Future studies of the VWFA can also benefit from the current results: Despite extensive research on the functionality and expertise of the VWFA during reading, very little is known about the functional dynamics of this area especially due to the scarce neuroimaging methods combining high temporal sampling with good spatial resolution. The present findings altogether suggest that orthographic features by themselves trigger a first gamma response (at ca. 200 ms) in the VWFA, regardless of pronounceability, but also that genuine word forms induce a concurrent, yet much stronger response in that area (Fig. 2C). These findings corroborate similar recent intracranial reports of the dynamics of different orthographic categories in the VWFA (Vidal et al. 2010, 2014; Hamame et al. 2013). Furthermore, in both Experiments I and II, we note power enhancement at the descent from the peak during Full perception, although in Experiment II it is mostly masked out by the earlier activation peak (Fig. 2C, middle panel). A similar pattern was also observed in recent intracranial studies (Thesen et al. 2012; Hamame et al. 2013) and may reflect top–down feedback from anterior (lexical and phonological) areas (Song et al. 2012) which are activated earlier than the occipito-temporal cortex during word reading (Pammer et al. 2004; Cornelissen et al. 2009) and object perception (Bar et al. 2006).
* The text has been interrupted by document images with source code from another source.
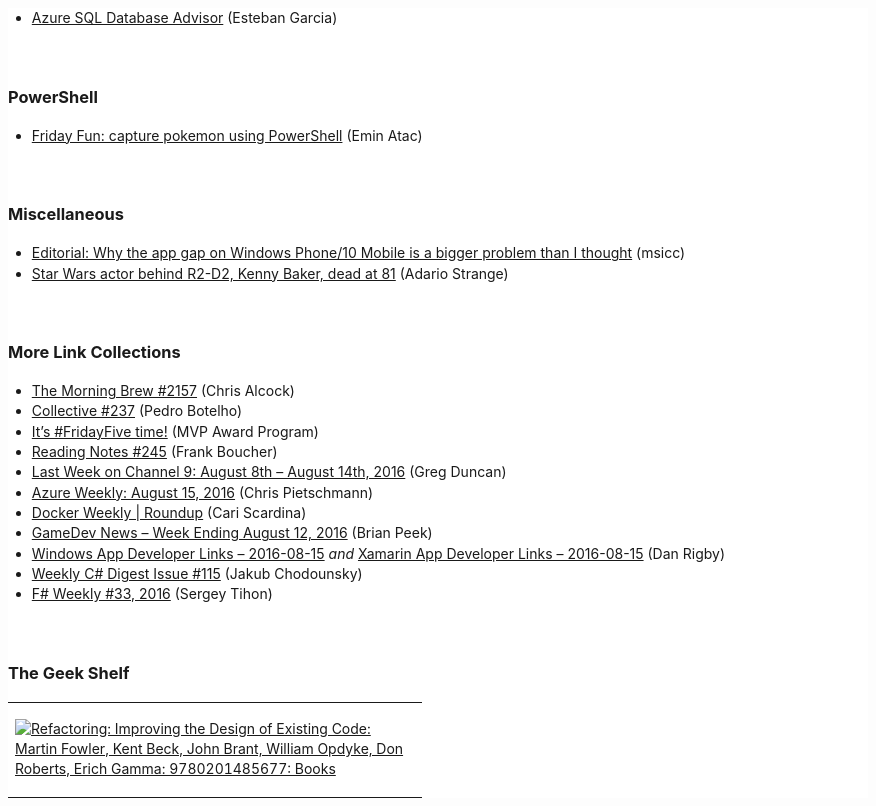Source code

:   * <a href="http://www.almguide.com/2016/08/azure-sql-database-advisor/" target="_blank">Azure SQL Database Advisor</a> (Esteban Garcia)

&nbsp;

### <a name="ps"></a>PowerShell

  * <a href="https://p0w3rsh3ll.wordpress.com/2016/08/12/friday-fun-capture-pokemon-using-powershell/" target="_blank">Friday Fun: capture pokemon using PowerShell</a> (Emin Atac)

&nbsp;

### <a name="misc"></a>Miscellaneous

  * <a href="http://msicc.net/?p=4473" target="_blank">Editorial: Why the app gap on Windows Phone/10 Mobile is a bigger problem than I thought</a> (msicc)
  * <a href="http://feeds.mashable.com/~r/Mashable/~3/VA_pSSXFfl0/" target="_blank">Star Wars actor behind R2-D2, Kenny Baker, dead at 81</a> (Adario Strange)

&nbsp;

### <a name="links"></a>More Link Collections

  * <a href="http://feedproxy.google.com/~r/ReflectivePerspective/~3/verV8qoBy_c/" target="_blank">The Morning Brew #2157</a> (Chris Alcock)
  * <a href="http://feedproxy.google.com/~r/tympanus/~3/MUTxeVUBDGU/" target="_blank">Collective #237</a> (Pedro Botelho)
  * <a href="https://blogs.msdn.microsoft.com/mvpawardprogram/2016/08/12/its-fridayfive-time-2/" target="_blank">It’s #FridayFive time!</a> (MVP Award Program)
  * <a href="http://www.frankysnotes.com/2016/08/reading-notes-245.html" target="_blank">Reading Notes #245</a> (Frank Boucher)
  * <a href="http://channel9.msdn.com/Blogs/C9Team/Last-Week-on-Channel-9-August-8th-August-14th-2016?WT.mc_id=DX_MVP4025064" target="_blank">Last Week on Channel 9: August 8th &#8211; August 14th, 2016</a> (Greg Duncan)
  * <a href="https://buildazure.com/2016/08/15/azure-weekly-august-15-2016/" target="_blank">Azure Weekly: August 15, 2016</a> (Chris Pietschmann)
  * <a href="https://blog.docker.com/2016/08/docker-weekly-round-up/" target="_blank">Docker Weekly | Roundup</a> (Cari Scardina)
  * <a href="http://feedproxy.google.com/~r/BrianPeek/~3/DLFaGXxUg1w/post.aspx" target="_blank">GameDev News &#8211; Week Ending August 12, 2016</a> (Brian Peek)
  * <a href="http://windowsappdev.com/2016/08/windows-app-developer-links-2016-08-15/" target="_blank">Windows App Developer Links &#8211; 2016-08-15</a> _and_ <a href="http://allaboutxamarin.com/2016/08/xamarin-app-developer-links-2016-08-15/" target="_blank">Xamarin App Developer Links &#8211; 2016-08-15</a> (Dan Rigby)
  * <a href="http://feedproxy.google.com/~r/digest-csharp/~3/4FIpqXq40FU/115" target="_blank">Weekly C# Digest Issue #115</a> (Jakub Chodounsky)
  * <a href="https://sergeytihon.wordpress.com/2016/08/14/f-weekly-33-2016/" target="_blank">F# Weekly #33, 2016</a> (Sergey Tihon)

&nbsp;

### <a name="shelf"></a>The Geek Shelf

<div id="scid:7dc1bd33-94bd-46fd-a20b-0131235bcd47:c88468f2-e6d8-4545-8a82-c89ed78ac6b1" class="wlWriterEditableSmartContent" style="float: none; padding-bottom: 0px; padding-top: 0px; padding-left: 0px; margin: 0px; display: inline; padding-right: 0px">
  <table cellspacing="0" cellpadding="2" width="400" border="0" unselectable="on">
    <tr>
      <td valign="top" width="400">
        <p>
          <a title="Refactoring: Improving the Design of Existing Code: Martin Fowler, Kent Beck, John Brant, William Opdyke, Don Roberts, Erich Gamma: 9780201485677: Books" href="http://www.amazon.com/exec/obidos/ASIN/0201485672/amavin-20"><img data-recalc-dims="1" decoding="async" src="https://i0.wp.com/images.amazon.com/images/P/0201485672.01.MZZZZZZZ.jpg?w=660" border="0" align="left" style="float:left" />Refactoring: Improving the Design of Existing Code: Martin Fowler, Kent Beck, John Brant, William Opdyke, Don Roberts, Erich Gamma: 9780201485677: Books</a>
        </p>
Finally, this 2-staged scenario may reconcile the 2 major (opposing) views on the role of the occipito-temporal junction during word perception (for a recent review, see Carreiras et al. 2014). Specifically, it confirms an early first bottom–up sweep in this region highly sensitive to word representational units (for a review, see Dehaene and Cohen 2011; for an empirical demonstration, see Hamame et al. 2013), followed by a top–down phonological/semantic input from higher areas which does not necessarily assume a selective tuning to those representational units (for a review, see Price and Devlin 2011; for an empirical demonstration, see Woodhead et al. 2014). In the future, combining time-resolved approaches with network dynamics should further investigate this novel outlook on word processing in the brain.

Supplementary Material

Supplementary material can be found at: http://www.cercor.oxfordjournals.org.

Funding

The present work was supported by the following funding: I-CORE Program of the Planning and Budgeting Committee, the Israel Science Foundation (grant No. 51/11), the Returning Scientists' Program from the Israeli Ministry of Absorption, the Gonda Centre's postdoctoral allowance, the European Science Foundation's European Young Investigator Award Program and the French Ministry's doctoral research allowance.

Notes

We thank Yuval Harpaz both for his technical support and advice in Israel, as well as Bram Daams and Sander Berends for their technical support in the Netherlands. We also thank Jan-Mathijs Schoffelen, Robert Oostenveld, and Stan van Pelt for their advice on the analysis scheme, and Michal Lavidor and Ian FitzPatrick for their linguistic support in Hebrew and Dutch, respectively. Conflict of Interest: None declared.